The MajesTEC-3 trial reported a three-year progression-free survival rate of 83 percent among patients receiving the teclistamab combination.
If these results translate into sustained remission across a wider patient population, the therapy could meaningfully alter expectations for relapse management. However, real-world data will be needed to determine whether the benefits observed in clinical trials remain consistent in routine practice.
Another factor clinicians will watch is how long patients remain on therapy. Continuous treatment regimens can create cumulative toxicity and adherence challenges, particularly in older populations that make up the majority of myeloma patients.
What safety and infection risks could limit widespread adoption of bispecific antibody regimens
While bispecific antibodies have demonstrated potent anti-tumor activity, they also carry distinct safety concerns.
One of the most widely discussed issues involves infection risk. Because these therapies redirect T cells and alter immune signaling, patients may experience immunosuppression that leaves them vulnerable to opportunistic infections.
Clinical experience with BCMA-targeted bispecific antibodies has already revealed higher rates of infections compared with some traditional therapies. Monitoring strategies, prophylactic antimicrobials, and vaccination protocols may become increasingly important if these drugs move earlier in the treatment pathway.
Cytokine release syndrome is another safety concern. Although typically less severe than with CAR-T cell therapies, the immune activation triggered by bispecific antibodies can still cause fever, hypotension, and other systemic symptoms.
Managing these events requires careful monitoring during early treatment cycles, which may influence how quickly community oncology practices adopt the regimen.
How competition among BCMA-targeted therapies may reshape pricing and access dynamics
The approval also arrives amid intensifying competition in the BCMA therapeutic space.
Several CAR-T cell therapies targeting BCMA have already reached the market, and multiple bispecific antibodies are progressing through late-stage trials. As more agents targeting the same antigen emerge, physicians will face a growing array of treatment options.
This competitive landscape could influence both clinical decision-making and pricing dynamics. If multiple BCMA-directed therapies demonstrate similar efficacy, factors such as administration convenience, toxicity profiles, and cost may play larger roles in determining which regimens become standard practice.

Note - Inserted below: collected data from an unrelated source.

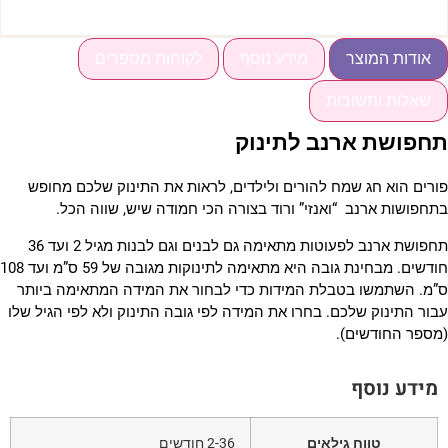
אודות המוצר
מידע נוסף
לקוחות מספרים
שאלות ותשובות
חפושת ארנב לתינוק
ורים הוא חג שמח להורים ולילדים, לראות את התינוק שלכם מחופש
תחפושות ארנב “ואנזי” ורוד בצורה הכי חמודה שיש, שווה הכל.
תחפושת ארנב לפעוטות מתאימה גם לבנים וגם לבנות מגיל 2 ועד 36
חודשים. מבחינת גובה היא מתאימה לתינוקות מגובה של 59 ס”מ ועד 108
”מ. השתמשו בטבלת המידות כדי לבחור את המידה המתאימה ביותר
בור התינוק שלכם. בחרו את המידה לפי גובה התינוק ולא לפי הגיל שלו
מספר החודשים).
מידע נוסף
טווח גילאים
2-36 חודשים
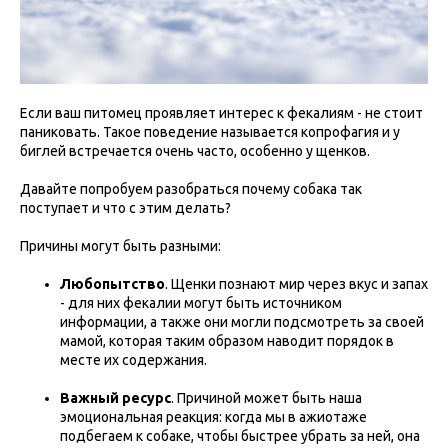
Если ваш питомец проявляет интерес к фекалиям - не стоит
паниковать. Такое поведение называется копрофагия и у
биглей встречается очень часто, особенно у щенков.
Давайте попробуем разобраться почему собака так
поступает и что с этим делать?
Причины могут быть разными:
Любопытство
. Щенки познают мир через вкус и запах
- для них фекалии могут быть источником
информации, а также они могли подсмотреть за своей
мамой, которая таким образом наводит порядок в
месте их содержания.
Важный ресурс
. Причиной может быть наша
эмоциональная реакция: когда мы в ажиотаже
подбегаем к собаке, чтобы быстрее убрать за ней, она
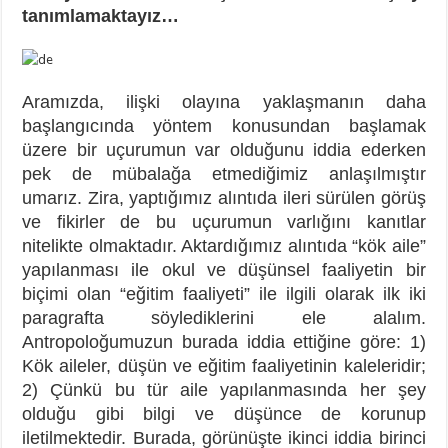
tanımlamaktayız…
Aramızda, ilişki olayına yaklaşmanın daha
başlangıcında yöntem konusundan başlamak
üzere bir uçurumun var olduğunu iddia ederken
pek de mübalağa etmediğimiz anlaşılmıştır
umarız. Zira, yaptığımız alıntıda ileri sürülen görüş
ve fikirler de bu uçurumun varlığını kanıtlar
nitelikte olmaktadır. Aktardığımız alıntıda “kök aile”
yapılanması ile okul ve düşünsel faaliyetin bir
biçimi olan “eğitim faaliyeti” ile ilgili olarak ilk iki
paragrafta söylediklerini ele alalım.
Antropoloğumuzun burada iddia ettiğine göre: 1)
Kök aileler, düşün ve eğitim faaliyetinin kaleleridir;
2) Çünkü bu tür aile yapılanmasında her şey
olduğu gibi bilgi ve düşünce de korunup
iletilmektedir. Burada, görünüşte ikinci iddia birinci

Drug developers are also exploring alternative targets such as GPRC5D and FcRH5, which may eventually expand treatment options beyond BCMA.

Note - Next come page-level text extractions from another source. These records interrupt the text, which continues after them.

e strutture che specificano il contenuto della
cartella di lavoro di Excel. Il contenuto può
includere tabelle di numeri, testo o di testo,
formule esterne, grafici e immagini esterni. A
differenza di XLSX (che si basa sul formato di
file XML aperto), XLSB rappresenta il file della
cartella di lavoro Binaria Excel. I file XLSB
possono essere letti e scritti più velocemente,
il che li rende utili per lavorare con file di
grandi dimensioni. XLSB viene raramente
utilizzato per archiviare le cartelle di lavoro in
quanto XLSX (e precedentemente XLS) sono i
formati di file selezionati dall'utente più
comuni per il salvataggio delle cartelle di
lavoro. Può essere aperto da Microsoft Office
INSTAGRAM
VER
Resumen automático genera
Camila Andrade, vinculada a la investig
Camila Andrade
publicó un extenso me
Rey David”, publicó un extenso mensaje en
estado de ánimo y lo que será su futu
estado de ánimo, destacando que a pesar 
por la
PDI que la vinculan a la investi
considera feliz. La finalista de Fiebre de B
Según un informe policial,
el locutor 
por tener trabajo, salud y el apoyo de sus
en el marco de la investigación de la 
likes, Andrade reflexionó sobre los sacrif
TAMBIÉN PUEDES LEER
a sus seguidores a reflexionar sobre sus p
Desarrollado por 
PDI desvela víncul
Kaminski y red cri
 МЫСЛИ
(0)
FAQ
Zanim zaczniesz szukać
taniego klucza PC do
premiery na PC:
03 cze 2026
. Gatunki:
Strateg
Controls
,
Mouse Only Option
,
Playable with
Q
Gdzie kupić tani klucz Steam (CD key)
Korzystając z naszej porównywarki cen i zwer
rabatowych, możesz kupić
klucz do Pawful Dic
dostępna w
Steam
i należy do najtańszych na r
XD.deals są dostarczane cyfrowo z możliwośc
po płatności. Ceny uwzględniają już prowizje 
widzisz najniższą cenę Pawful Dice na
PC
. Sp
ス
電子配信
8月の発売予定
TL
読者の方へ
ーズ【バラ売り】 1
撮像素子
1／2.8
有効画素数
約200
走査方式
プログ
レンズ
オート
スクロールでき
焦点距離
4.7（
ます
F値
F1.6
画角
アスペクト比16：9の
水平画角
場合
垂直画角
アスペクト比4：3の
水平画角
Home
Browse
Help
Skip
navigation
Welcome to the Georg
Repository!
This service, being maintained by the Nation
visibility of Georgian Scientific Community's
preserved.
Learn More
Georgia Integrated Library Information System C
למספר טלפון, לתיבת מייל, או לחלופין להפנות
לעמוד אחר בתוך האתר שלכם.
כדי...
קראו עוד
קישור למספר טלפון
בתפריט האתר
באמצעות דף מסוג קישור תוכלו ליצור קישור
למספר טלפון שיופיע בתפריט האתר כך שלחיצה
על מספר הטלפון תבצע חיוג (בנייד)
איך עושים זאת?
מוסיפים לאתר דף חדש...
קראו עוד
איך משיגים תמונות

What regulators and clinicians will watch next as bispecific therapy expands across earlier treatment lines
The approval of teclistamab with daratumumab represents another step in the ongoing evolution of immunotherapy in multiple myeloma.
Regulatory watchers will likely pay close attention to how bispecific antibodies perform when used earlier in the disease course. Historically, therapies that show strong results in refractory disease do not always maintain the same advantage when introduced sooner.
Another issue involves sequencing. As more immunotherapies become available, clinicians must determine the optimal order in which to deploy them. Using BCMA-targeted therapies earlier could potentially affect the effectiveness of subsequent treatments that rely on the same antigen.
Industry observers believe future trials will increasingly focus on combination strategies involving multiple immune-based mechanisms. The goal will be to achieve deeper responses while avoiding overlapping toxicities.
For the moment, the teclistamab and daratumumab approval reinforces a broader reality in oncology drug development. The field is moving steadily toward immune-directed combinations that attempt to harness multiple biological pathways simultaneously.
Whether this strategy ultimately produces longer survival or simply adds complexity to already crowded treatment algorithms remains an open question that clinicians and regulators will continue to monitor closely.